## EXERCISE GOAL:
Write out the full set of records below exactly.

(Extracted page text data)
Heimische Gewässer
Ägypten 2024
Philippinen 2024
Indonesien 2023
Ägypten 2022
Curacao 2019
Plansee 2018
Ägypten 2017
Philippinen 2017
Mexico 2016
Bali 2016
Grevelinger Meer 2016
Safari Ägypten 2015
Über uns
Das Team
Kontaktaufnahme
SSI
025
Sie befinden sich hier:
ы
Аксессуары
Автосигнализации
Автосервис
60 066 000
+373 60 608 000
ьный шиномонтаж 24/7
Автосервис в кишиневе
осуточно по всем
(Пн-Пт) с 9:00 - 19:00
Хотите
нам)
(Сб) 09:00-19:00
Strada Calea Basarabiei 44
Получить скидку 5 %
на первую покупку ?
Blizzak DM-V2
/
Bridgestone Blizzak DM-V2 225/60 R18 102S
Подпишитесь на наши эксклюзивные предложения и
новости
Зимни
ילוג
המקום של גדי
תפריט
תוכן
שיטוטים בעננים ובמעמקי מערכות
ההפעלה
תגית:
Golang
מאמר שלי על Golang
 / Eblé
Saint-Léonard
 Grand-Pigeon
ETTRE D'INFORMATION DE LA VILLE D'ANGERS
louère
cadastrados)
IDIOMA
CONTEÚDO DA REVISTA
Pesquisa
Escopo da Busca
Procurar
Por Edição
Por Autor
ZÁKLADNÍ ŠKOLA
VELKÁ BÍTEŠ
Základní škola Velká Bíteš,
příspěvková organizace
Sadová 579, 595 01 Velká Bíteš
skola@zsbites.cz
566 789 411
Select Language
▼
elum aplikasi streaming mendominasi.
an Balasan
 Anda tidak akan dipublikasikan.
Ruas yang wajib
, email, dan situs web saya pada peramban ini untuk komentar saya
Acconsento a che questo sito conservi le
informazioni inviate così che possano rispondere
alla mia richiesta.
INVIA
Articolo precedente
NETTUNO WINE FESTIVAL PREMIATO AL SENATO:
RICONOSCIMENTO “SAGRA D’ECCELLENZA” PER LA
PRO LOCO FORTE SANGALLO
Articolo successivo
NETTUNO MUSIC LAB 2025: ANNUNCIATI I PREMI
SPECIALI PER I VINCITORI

## ANSWER:
Heimische Gewässer
Ägypten 2024
Philippinen 2024
Indonesien 2023
Ägypten 2022
Curacao 2019
Plansee 2018
Ägypten 2017
Philippinen 2017
Mexico 2016
Bali 2016
Grevelinger Meer 2016
Safari Ägypten 2015
Über uns
Das Team
Kontaktaufnahme
SSI
025
Sie befinden sich hier:
ы
Аксессуары
Автосигнализации
Автосервис
60 066 000
+373 60 608 000
ьный шиномонтаж 24/7
Автосервис в кишиневе
осуточно по всем
(Пн-Пт) с 9:00 - 19:00
Хотите
нам)
(Сб) 09:00-19:00
Strada Calea Basarabiei 44
Получить скидку 5 %
на первую покупку ?
Blizzak DM-V2
/
Bridgestone Blizzak DM-V2 225/60 R18 102S
Подпишитесь на наши эксклюзивные предложения и
новости
Зимни
ילוג
המקום של גדי
תפריט
תוכן
שיטוטים בעננים ובמעמקי מערכות
ההפעלה
תגית:
Golang
מאמר שלי על Golang
 / Eblé
Saint-Léonard
 Grand-Pigeon
ETTRE D'INFORMATION DE LA VILLE D'ANGERS
louère
cadastrados)
IDIOMA
CONTEÚDO DA REVISTA
Pesquisa
Escopo da Busca
Procurar
Por Edição
Por Autor
ZÁKLADNÍ ŠKOLA
VELKÁ BÍTEŠ
Základní škola Velká Bíteš,
příspěvková organizace
Sadová 579, 595 01 Velká Bíteš
skola@zsbites.cz
566 789 411
Select Language
▼
elum aplikasi streaming mendominasi.
an Balasan
 Anda tidak akan dipublikasikan.
Ruas yang wajib
, email, dan situs web saya pada peramban ini untuk komentar saya
Acconsento a che questo sito conservi le
informazioni inviate così che possano rispondere
alla mia richiesta.
INVIA
Articolo precedente
NETTUNO WINE FESTIVAL PREMIATO AL SENATO:
RICONOSCIMENTO “SAGRA D’ECCELLENZA” PER LA
PRO LOCO FORTE SANGALLO
Articolo successivo
NETTUNO MUSIC LAB 2025: ANNUNCIATI I PREMI
SPECIALI PER I VINCITORI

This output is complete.